They Are Asking For What?
In the preparation for GDPR and the UK refresh of the Data Protection Act it seems that some organisations, especially government departments and public bodies are asking some very awkward questions.
- Assurances, pledges, loyalty oaths that an organisation is 'GDPR' ready.
- Copies of the organisation's policies and procedures relating to GDPR
- Claiming a right of audit
- Contractually requiring agreement and proof of deletion,'forgetting' and, or returning of data.
- Contractual requirements which duplicate or place the burden of handling personal data provided to the organisation, by the contracting party.
There are probably others going the rounds as well. Prefacing what I'm going to say with IANAL (I am not a lawyer) it makes sense to apply some rationality to this and maintain the proper borders between organisations. In general I do not believe that anyone has to promise to any one else, including the Government that they are going to obey the law. Extra contractual conditions won't provide any kind of indemnity to either party, remember that organisations that supply data have a duty of care to both the owners of the data (individuals), and whoever they share it with, that they indeed have the necessary permissions. There could potentially be a lot of 'indemnities' swapped around. But of course they mean nothing.
The same really holds true on being asked for copies of policies, procedures or even implementations. This isn't new behaviour there are some companies that seem to love forcing their own procedures down suppliers or even customer's throats. Being asked for the details of ISO 27001, the procedures for generating, holding and rotating keys and so on. Each one of these requests can be managed with a blanket 'We maintain and regularly review our policies in this and other areas in the light of Best practice and Regulatory conditions applicable at the time, this includes any legal requirements. The specifics of our policies, procedures and implementations are naturally commercially sensitive and are not to be shared.".
This is especially true over a right of audit. Unless the specifics of handling data can be entirely separated by supplier or third party it would be very difficult to allow third party audit without also exposing other data to which they had no reasonable access.
The last two points, contractually requiring or appearing to place the burden of performing the mandated deletion or forgetting of personal data, are going to be awkward for both supplier, third party and the owner of the data themselves. No organisation is going to want to have the unmitigated risk of a third party not being able to effectively delete or forget the data they've had, but this in no way absolves the data collecting company from their own obligations. There are practicalities around the deletion and forgetting of data which can mitigate some of the risk but first think about the shared risk of a collecting company and third parties that they may use to process,transform or manage that data for them. Those third parties are not just companies like Cambridge Analytica (who never needed identified information anyway), but any kind of service or processing organisation, lawyers, accountants, consultancies, outsourcing IT, off shoring, marketeers, job services, SaaS applications, on and on. All of them will have a shared risk.
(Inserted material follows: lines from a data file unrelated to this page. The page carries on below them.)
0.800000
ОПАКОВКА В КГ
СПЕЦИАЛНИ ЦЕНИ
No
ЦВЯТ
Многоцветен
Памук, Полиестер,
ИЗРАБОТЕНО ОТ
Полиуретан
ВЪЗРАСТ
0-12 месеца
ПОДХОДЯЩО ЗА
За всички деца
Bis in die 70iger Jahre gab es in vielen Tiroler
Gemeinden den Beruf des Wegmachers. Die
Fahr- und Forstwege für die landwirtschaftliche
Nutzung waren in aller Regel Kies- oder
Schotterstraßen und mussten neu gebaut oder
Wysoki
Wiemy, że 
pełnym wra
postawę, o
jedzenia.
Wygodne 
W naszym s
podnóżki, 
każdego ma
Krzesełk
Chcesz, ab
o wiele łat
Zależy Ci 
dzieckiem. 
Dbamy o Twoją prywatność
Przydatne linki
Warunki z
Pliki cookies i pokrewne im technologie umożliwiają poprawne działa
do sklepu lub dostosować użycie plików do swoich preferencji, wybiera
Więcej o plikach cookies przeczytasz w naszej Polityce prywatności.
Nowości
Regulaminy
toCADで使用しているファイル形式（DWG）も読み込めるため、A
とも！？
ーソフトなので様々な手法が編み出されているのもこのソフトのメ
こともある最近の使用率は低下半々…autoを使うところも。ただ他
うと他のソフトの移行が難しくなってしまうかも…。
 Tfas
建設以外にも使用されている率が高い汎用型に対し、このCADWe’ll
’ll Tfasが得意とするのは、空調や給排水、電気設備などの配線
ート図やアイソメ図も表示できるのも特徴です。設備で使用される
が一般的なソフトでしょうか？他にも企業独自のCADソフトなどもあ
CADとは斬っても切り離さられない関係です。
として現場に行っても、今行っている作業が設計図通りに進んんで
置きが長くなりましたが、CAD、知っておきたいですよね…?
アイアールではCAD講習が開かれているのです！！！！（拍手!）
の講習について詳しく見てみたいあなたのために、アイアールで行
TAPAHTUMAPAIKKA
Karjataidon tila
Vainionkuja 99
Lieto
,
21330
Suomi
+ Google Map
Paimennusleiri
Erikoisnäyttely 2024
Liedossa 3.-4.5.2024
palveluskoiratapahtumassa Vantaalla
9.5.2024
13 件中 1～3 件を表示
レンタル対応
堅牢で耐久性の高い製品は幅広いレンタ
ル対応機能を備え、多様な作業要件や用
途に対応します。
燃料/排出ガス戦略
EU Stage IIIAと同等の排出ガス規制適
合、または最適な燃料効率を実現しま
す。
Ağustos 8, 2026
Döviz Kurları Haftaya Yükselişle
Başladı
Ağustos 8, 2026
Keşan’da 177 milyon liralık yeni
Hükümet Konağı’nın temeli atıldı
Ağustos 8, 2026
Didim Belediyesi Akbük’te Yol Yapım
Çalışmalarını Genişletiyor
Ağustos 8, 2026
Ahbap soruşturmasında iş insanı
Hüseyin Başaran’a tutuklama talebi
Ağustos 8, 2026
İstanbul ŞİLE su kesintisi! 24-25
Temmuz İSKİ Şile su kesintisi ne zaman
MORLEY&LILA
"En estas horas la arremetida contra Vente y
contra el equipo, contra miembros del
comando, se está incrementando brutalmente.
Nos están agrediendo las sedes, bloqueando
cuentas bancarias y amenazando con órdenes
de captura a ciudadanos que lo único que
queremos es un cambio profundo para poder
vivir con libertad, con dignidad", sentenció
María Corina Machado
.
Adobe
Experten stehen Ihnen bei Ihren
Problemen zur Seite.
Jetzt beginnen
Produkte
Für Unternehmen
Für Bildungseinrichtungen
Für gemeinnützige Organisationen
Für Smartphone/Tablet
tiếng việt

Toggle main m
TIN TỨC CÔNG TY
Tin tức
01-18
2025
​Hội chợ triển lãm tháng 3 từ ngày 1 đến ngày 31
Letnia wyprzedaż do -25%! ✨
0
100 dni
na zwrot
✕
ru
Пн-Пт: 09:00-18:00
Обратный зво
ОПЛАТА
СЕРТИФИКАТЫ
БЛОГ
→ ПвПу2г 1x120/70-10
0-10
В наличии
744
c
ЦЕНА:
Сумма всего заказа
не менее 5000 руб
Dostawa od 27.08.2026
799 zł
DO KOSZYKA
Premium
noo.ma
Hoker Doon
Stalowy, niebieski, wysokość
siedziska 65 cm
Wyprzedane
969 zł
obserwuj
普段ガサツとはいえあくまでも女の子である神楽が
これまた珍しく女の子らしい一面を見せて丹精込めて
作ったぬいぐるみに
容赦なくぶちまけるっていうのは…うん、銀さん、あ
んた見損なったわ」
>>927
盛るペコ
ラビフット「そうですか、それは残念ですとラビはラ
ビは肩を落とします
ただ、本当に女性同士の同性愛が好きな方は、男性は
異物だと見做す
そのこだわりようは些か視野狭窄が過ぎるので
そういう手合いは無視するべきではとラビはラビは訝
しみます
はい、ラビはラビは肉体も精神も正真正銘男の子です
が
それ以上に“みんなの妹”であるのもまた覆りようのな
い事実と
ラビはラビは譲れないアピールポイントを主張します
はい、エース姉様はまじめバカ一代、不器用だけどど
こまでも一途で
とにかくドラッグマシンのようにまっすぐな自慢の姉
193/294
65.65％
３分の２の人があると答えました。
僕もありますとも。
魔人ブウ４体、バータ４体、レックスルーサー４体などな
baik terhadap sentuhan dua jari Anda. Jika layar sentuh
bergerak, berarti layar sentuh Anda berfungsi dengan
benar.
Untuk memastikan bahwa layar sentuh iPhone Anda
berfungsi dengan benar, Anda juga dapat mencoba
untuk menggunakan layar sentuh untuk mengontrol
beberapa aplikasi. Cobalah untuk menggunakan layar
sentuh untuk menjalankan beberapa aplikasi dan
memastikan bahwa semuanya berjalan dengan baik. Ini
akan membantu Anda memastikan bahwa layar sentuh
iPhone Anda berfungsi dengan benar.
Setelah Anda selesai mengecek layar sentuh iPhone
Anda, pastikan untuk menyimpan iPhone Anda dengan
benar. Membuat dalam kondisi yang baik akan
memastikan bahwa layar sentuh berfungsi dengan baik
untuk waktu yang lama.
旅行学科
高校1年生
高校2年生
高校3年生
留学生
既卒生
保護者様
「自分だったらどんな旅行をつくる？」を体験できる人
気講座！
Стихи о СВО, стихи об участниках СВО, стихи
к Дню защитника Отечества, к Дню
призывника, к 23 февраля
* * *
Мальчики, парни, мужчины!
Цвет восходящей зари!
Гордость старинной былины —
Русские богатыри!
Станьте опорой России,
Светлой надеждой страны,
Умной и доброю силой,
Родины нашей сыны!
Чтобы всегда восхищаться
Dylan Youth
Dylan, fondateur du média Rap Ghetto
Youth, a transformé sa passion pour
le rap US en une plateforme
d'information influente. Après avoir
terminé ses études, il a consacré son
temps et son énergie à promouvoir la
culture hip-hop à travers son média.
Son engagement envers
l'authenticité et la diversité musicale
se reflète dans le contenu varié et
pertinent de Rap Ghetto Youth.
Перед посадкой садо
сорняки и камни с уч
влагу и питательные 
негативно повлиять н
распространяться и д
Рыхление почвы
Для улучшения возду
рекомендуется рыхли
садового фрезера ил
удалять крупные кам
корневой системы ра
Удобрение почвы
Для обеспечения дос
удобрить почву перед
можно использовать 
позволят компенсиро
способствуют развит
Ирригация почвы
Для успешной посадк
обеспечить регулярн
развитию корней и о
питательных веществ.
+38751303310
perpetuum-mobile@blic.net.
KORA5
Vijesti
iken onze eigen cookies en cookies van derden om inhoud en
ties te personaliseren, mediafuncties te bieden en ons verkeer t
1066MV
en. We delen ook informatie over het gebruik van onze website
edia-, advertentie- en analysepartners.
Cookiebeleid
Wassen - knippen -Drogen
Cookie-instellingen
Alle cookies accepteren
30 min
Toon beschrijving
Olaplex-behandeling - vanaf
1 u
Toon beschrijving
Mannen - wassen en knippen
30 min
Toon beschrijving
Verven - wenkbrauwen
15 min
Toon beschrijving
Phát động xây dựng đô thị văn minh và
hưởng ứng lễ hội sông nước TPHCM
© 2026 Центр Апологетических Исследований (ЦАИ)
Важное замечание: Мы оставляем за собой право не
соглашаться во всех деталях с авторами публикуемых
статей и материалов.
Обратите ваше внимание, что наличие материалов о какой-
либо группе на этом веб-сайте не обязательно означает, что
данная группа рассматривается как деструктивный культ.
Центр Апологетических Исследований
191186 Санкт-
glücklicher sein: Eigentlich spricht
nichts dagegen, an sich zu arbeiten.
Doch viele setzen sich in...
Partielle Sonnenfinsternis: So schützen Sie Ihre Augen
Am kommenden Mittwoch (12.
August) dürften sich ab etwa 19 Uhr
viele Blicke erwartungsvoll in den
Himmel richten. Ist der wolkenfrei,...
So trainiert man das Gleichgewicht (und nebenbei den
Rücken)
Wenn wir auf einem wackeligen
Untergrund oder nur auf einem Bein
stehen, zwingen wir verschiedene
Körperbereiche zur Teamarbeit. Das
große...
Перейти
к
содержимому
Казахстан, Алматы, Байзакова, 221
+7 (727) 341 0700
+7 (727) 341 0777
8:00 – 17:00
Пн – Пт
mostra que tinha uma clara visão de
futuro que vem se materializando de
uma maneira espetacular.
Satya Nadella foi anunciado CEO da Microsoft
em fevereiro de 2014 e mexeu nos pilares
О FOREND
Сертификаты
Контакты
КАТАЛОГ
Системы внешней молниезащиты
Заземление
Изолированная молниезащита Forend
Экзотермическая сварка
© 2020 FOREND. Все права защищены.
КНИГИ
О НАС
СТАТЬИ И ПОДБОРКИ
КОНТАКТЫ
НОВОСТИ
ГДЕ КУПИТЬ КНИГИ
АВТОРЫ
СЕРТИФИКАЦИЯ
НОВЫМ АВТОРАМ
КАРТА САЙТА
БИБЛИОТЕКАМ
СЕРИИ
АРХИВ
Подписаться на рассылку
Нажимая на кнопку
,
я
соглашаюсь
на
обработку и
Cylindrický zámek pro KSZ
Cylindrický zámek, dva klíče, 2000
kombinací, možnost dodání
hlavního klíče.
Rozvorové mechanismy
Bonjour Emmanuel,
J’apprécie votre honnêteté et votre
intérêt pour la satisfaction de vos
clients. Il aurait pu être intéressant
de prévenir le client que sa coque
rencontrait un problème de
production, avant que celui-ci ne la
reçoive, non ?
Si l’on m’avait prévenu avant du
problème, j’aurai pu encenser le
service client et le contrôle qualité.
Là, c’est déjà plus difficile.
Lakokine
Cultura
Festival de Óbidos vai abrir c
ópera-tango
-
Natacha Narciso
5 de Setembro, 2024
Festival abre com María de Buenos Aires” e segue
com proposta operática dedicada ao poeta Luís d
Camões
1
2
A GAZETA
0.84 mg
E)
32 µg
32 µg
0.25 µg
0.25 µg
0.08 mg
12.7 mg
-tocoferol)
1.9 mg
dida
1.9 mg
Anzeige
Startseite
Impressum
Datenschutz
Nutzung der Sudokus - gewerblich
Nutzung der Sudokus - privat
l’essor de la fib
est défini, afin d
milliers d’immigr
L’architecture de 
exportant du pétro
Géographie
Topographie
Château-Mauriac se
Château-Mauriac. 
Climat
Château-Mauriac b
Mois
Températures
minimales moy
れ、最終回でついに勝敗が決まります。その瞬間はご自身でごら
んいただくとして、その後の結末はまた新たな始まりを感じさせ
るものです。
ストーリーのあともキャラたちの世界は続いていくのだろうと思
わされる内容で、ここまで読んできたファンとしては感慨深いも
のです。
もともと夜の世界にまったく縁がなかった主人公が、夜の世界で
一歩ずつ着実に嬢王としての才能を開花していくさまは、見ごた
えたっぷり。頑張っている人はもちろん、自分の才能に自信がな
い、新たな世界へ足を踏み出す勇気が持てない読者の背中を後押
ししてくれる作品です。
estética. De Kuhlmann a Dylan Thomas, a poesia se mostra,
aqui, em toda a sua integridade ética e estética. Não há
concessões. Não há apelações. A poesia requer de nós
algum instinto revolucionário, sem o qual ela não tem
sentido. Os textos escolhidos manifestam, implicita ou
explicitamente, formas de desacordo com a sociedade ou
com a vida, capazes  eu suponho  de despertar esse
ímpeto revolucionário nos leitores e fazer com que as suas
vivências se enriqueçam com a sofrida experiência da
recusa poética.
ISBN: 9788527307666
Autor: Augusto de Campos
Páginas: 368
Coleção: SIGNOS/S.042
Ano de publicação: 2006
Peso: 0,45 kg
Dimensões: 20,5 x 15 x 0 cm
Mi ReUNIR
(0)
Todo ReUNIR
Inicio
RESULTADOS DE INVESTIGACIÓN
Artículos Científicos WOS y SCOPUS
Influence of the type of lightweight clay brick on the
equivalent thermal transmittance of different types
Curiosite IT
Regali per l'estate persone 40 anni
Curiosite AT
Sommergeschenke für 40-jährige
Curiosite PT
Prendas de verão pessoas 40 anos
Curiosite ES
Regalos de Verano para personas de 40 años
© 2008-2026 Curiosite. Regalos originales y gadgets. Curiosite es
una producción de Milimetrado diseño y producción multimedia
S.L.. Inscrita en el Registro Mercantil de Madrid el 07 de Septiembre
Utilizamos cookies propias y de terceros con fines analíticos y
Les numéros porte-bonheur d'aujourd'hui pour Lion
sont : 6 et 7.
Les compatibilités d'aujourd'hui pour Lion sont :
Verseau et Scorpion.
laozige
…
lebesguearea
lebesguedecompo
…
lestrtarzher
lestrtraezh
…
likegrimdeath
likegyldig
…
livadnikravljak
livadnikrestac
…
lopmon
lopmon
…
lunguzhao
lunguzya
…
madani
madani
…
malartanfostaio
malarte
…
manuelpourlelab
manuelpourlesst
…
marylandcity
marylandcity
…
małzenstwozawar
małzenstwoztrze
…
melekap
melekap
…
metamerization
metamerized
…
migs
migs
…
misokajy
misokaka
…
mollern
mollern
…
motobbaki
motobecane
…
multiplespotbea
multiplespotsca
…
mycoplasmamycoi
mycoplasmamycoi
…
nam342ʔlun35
Unlike Operational Risks, Business Risks should be singletons. If there isn't one policy, procedure, implementation in place, but many and those are determined by contract; there will be failure. The decision tree for making this sane is fairly obvious but there's a couple of things that might not be.
- This is a Trust process so be transparent about what can be transparent, and transparent about where the borders are.
- Ask the same Transparency of your Supplier, Customer etc
- Eliminate the possibility of being able to use aggregated data before exploring needing to share Personal Data.
- Still before sharing Personal Data explore thoroughly pseudonymous data (really)
- Before giving access to Personal Data explore the options of Escrow, the only copy of the data is managed possibly by one third party whose business is providing this service and has no interest in the data itself. (Just like any other Due Diligence process between two or more parties).
- If you do have to share data do not (that should be in CAPS), DO NOT ship data but control access. This can even work for the 3rd party processor if they have to take the data set. But they don't do they?
- Deletion, Forgetting and Archive. Agree what they mean before you start doing this at all.
On the last point, which I want to elaborate on in lots of detail one day soon, it's important to not get bound up in definitions of Deletion, Forgetting and Archive that require adjusting the laws of Physics. The regulation so far, describes all of these states in terms of availability to the 'System' and access or use. Those are the states to concentrate upon. There are complications relating to Archive and legacy systems of many years standing but there are also ways of handling them.